Hundreds of respondents criticized the lack of tort reform. “Physicians say they practice too much defensive medicine, which drives up costs, just to protect themselves from lawsuits,” according to IDB.

“The costs of this are enormous, though hard to precisely quantify. Estimates range from $100 billion to $200 billion in total added costs to both doctors and patients. Doctors in some specialties, such as neurology, pay as much as $250,000 a year for malpractice insurance.”

As for costs, “With expectations that the government will spend upward of $1 trillion on reform, doctors fear the inevitable controls, including rationing, that will come to rein in costs down the road,” IDB reports.

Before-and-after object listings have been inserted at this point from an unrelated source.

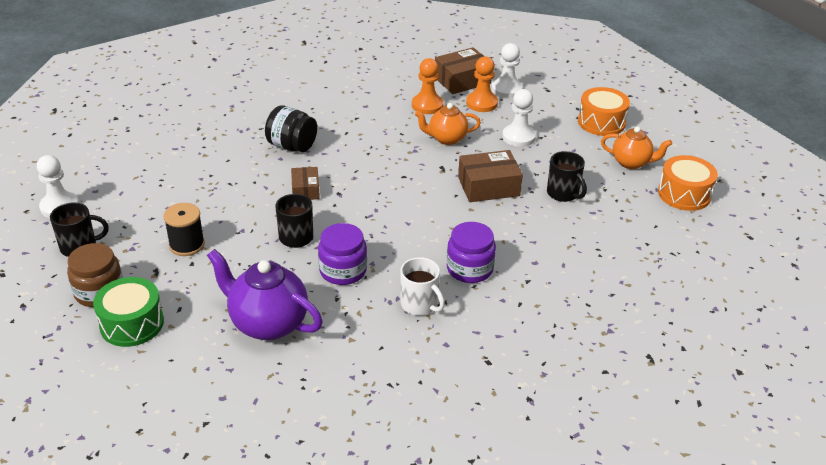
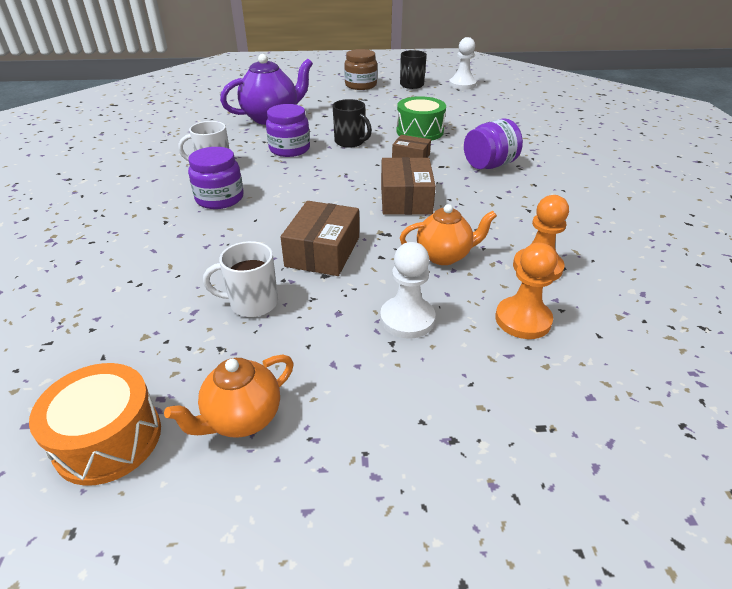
camera: 120 degrees right, 0 degrees up
green drum [93,277,164,347] -> green drum moved to [396,96,446,141]
black spool [163,203,205,256] -> none
black jar [265,105,317,152] -> purple jar [464,118,523,169]
orange teapot [415,103,481,145] -> orange teapot turned 60 degrees clockwise [400,204,497,265]
brown box [435,47,491,94] -> brown box moved to [381,157,436,215]
white pawn [491,43,523,98] -> none
black mug [547,151,587,202] -> white mug [203,241,278,317]
orange drum [578,87,630,136] -> none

One doctor wrote, “A government-run plan will be too expensive and will not be effective. The plan will expect doctors to take a lower fee for a given service. The private plans will follow, and outpatient medical services will be forced out of business."

To be sure, not all doctors are opposed to reform. The American Medical Association, the largest advocacy group for doctors, “will stay constructively engaged in the legislative process to ensure that the final bill improves the system for patients and their dedicated physicians,” James Rohack, president of the AMA told Bloomberg.